In this paper On prime ideals of Lie algebras, the author proved this theorem:
Let $P$ be an ideal of $L$. Then the following conditions are equivalent:
(i) $P$ is a prime ideal of $L$.
(ii) If $[a,\left\langle b^{L}\right\rangle] \subseteq P$ for $a, b \in L$, then either $a \in P$ or $b \in P$.
(iii) If $[a, H] \subseteq P$ for $a \in L$ and an ideal $H$ of $L$, then either $a \in P$ or $H \subseteq P$.
(i) $\Rightarrow$ (ii). For each $a \in \mathcal{L}$
$$\left\langle a^L \right\rangle= \sum_{i=0}^\infty V_i \qquad \textit{where} \qquad V_0 = (a) \qquad \textit{and} \qquad V_i = \big[\ldots\big[(a),\underbrace{L\big],\ldots,}_i\ L\big].$$
My question is I how can prove that $\sum_{i=0}^\infty V_i$ is an ideal of $L$ and the smallest ideal containing $a$.
i.e
$$\left\langle a^L \right\rangle= \sum_{i=0}^\infty V_i$$
My attempt:
For each $a \in L$, $\langle a^L \rangle$ is defined to be the smallest ideal of $L$ containing $a$. It must contain $a$, and all its scalar multiples, i.e. the $1$-dimensional $F$-vector subspace $(a) := F a \subset \langle a^L \rangle$. But if it contains $(a)$, then (by definition of ideal) it must also contain $[(a),L]$, and hence $[[(a),L],L]$, etc. Because it is a $F$-vector space it must contain their sum.

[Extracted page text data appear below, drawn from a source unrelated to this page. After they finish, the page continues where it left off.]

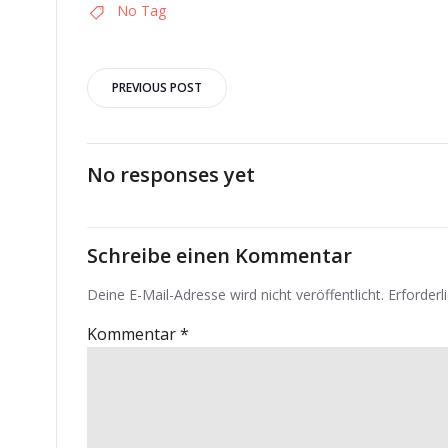
No Tag
Post
PREVIOUS POST
navigation
No responses yet
Schreibe einen Kommentar
Deine E-Mail-Adresse wird nicht veröffentlicht.
Erforderl
Kommentar
*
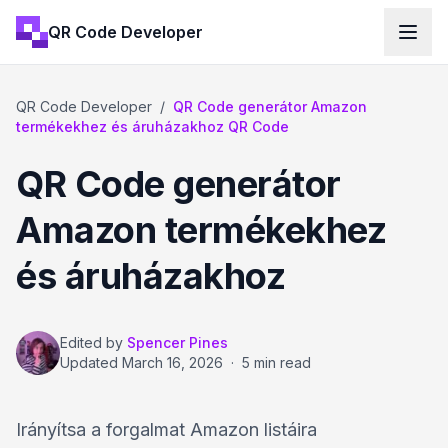
QR Code Developer
QR Code Developer
/
QR Code generátor Amazon
termékekhez és áruházakhoz QR Code
QR Code generátor
Amazon termékekhez
és áruházakhoz
Edited by
Spencer Pines
Updated
March 16, 2026
·
5 min read
Irányítsa a forgalmat Amazon listáira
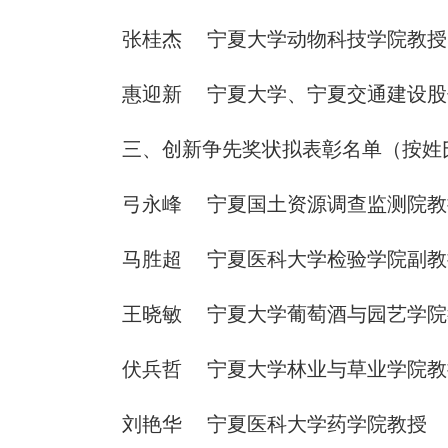
张桂杰 宁夏大学动物科技学院教授
惠迎新 宁夏大学、宁夏交通建设股
三、创新争先奖状拟表彰名单（按姓
弓永峰 宁夏国土资源调查监测院教
马胜超 宁夏医科大学检验学院副教
王晓敏 宁夏大学葡萄酒与园艺学院
伏兵哲 宁夏大学林业与草业学院教
刘艳华 宁夏医科大学药学院教授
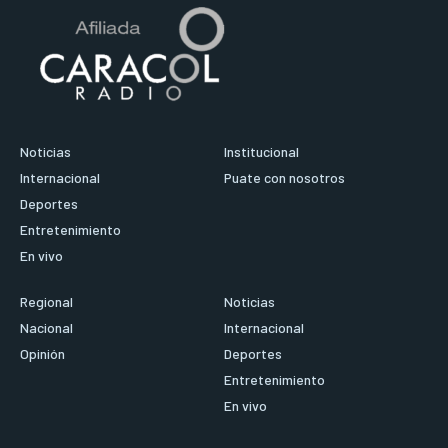
Noticias
Institucional
Internacional
Puate con nosotros
Deportes
Entretenimiento
En vivo
Regional
Noticias
Nacional
Internacional
Opinión
Deportes
Entretenimiento
En vivo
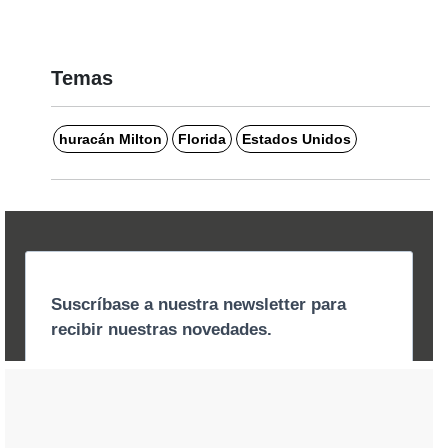
Temas
huracán Milton
Florida
Estados Unidos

Therefore, $$\left\langle a^L \right\rangle \supseteq \sum_{i=0}^\infty V_i$$
Conversely, Let $x \in \sum_{i=0}^\infty V_i$ and $y \in L$, then $x \in (a)+[(a),L]+[[(a),L],L]+...$.
Thus $[x,y] \in [(a),L]+[[(a),L],L]+...$.

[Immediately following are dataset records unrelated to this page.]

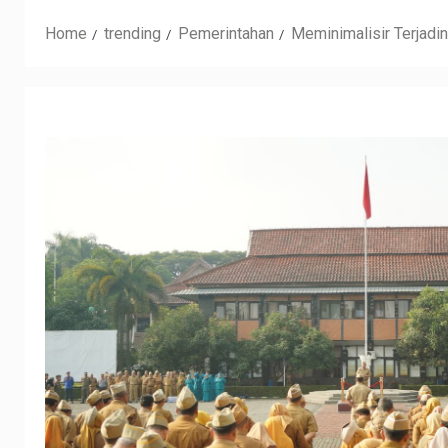
Home
trending
Pemerintahan
Meminimalisir Terjadi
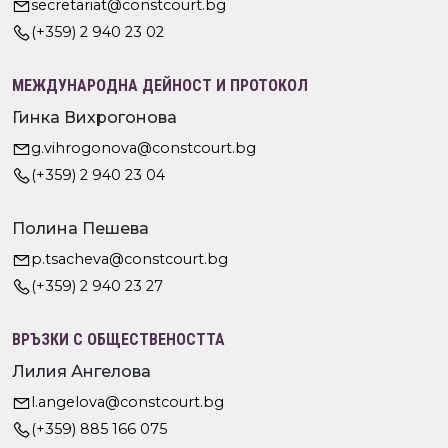
secretariat@constcourt.bg
(+359) 2 940 23 02
МЕЖДУНАРОДНА ДЕЙНОСТ И ПРОТОКОЛ
Гинка Вихрогонова
g.vihrogonova@constcourt.bg
(+359) 2 940 23 04
Полина Пешева
p.tsacheva@constcourt.bg
(+359) 2 940 23 27
ВРЪЗКИ С ОБЩЕСТВЕНОСТТА
Лилия Ангелова
l.angelova@constcourt.bg
(+359) 885 166 075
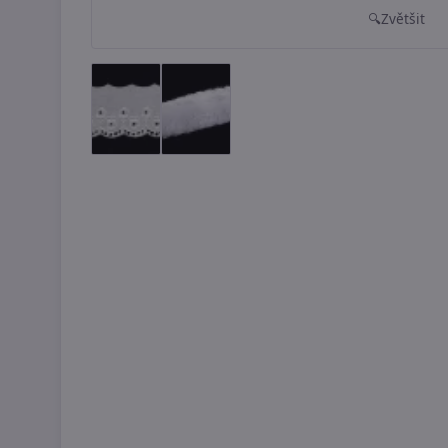
Zvětšit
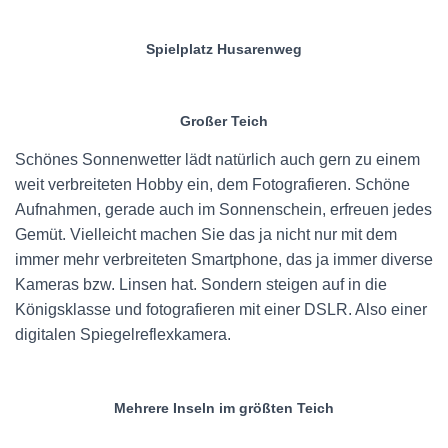
Spielplatz Husarenweg
Großer Teich
Schönes Sonnenwetter lädt natürlich auch gern zu einem
weit verbreiteten Hobby ein, dem Fotografieren. Schöne
Aufnahmen, gerade auch im Sonnenschein, erfreuen jedes
Gemüt. Vielleicht machen Sie das ja nicht nur mit dem
immer mehr verbreiteten Smartphone, das ja immer diverse
Kameras bzw. Linsen hat. Sondern steigen auf in die
Königsklasse und fotografieren mit einer DSLR. Also einer
digitalen Spiegelreflexkamera.
Mehrere Inseln im größten Teich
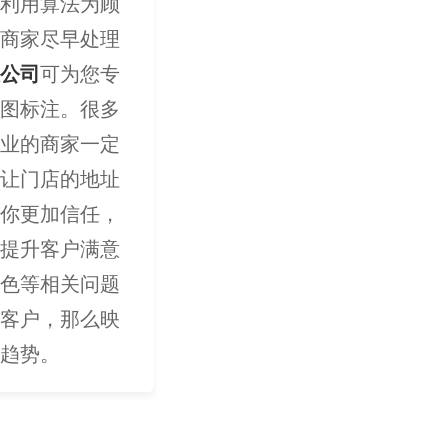
利用算法为顾
商家尽早处理
公司
可为您专
图标注。很多
业的商家一定
让门店的地址
你更加信任，
提升客户满意
色等相关问题
客户，那么映
趋势。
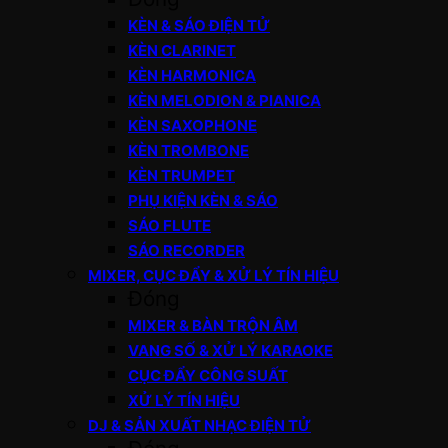
KÈN & SÁO ĐIỆN TỬ
KÈN CLARINET
KÈN HARMONICA
KÈN MELODION & PIANICA
KÈN SAXOPHONE
KÈN TROMBONE
KÈN TRUMPET
PHỤ KIỆN KÈN & SÁO
SÁO FLUTE
SÁO RECORDER
MIXER, CỤC ĐẨY & XỬ LÝ TÍN HIỆU
Đóng
MIXER & BÀN TRỘN ÂM
VANG SỐ & XỬ LÝ KARAOKE
CỤC ĐẨY CÔNG SUẤT
XỬ LÝ TÍN HIỆU
DJ & SẢN XUẤT NHẠC ĐIỆN TỬ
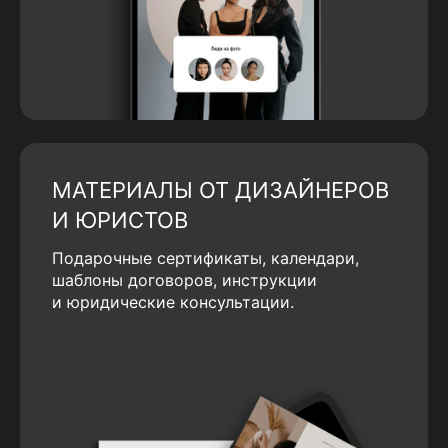
МАТЕРИАЛЫ ОТ ДИЗАЙНЕРОВ
И ЮРИСТОВ
Подарочные сертификаты, календари,
шаблоны договоров, инструкции
и юридические консультации.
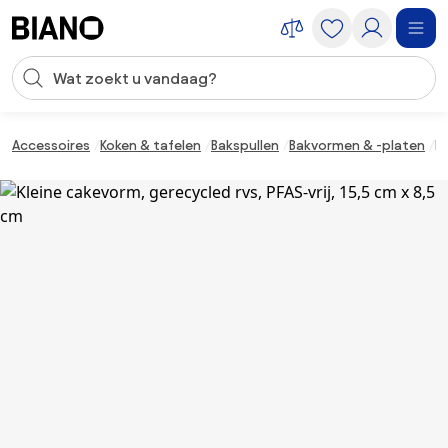
Navigatie overslaan, naar inhoud springen
Zoekopdracht invoeren
Inhoud overslaan, naar voettekst springen
Accessoires
Koken & tafelen
Bakspullen
Bakvormen & -platen
Kl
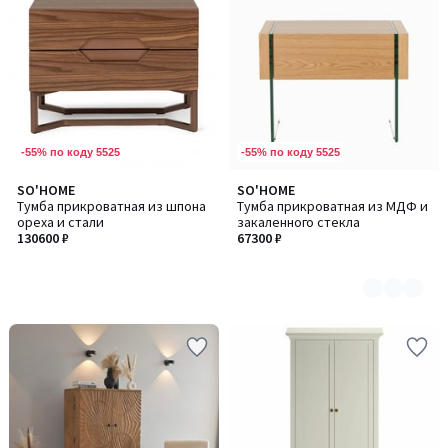
-55% по коду 5525
-55% по коду 5525
SO'HOME
SO'HOME
Количество
Тумба прикроватная из шпона
Тумба прикроватная из МДФ и
цветов:
ореха и стали
закаленного стекла
2
130600 ₽
67300 ₽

Therefore, $[x,y] \in \sum_{i=0}^\infty V_i$, hence $\sum_{i=0}^\infty V_i$ is an ideal containing $a$, so it contains $\left\langle a^L \right\rangle$.
Your proof of both inclusions looks good to me. To be very precise, one could make it clear that all actual sums in that infinite sum are actually finite, and mention that $\sum V_i$ is (of course) also a sub-vector space, but I would accept it as written.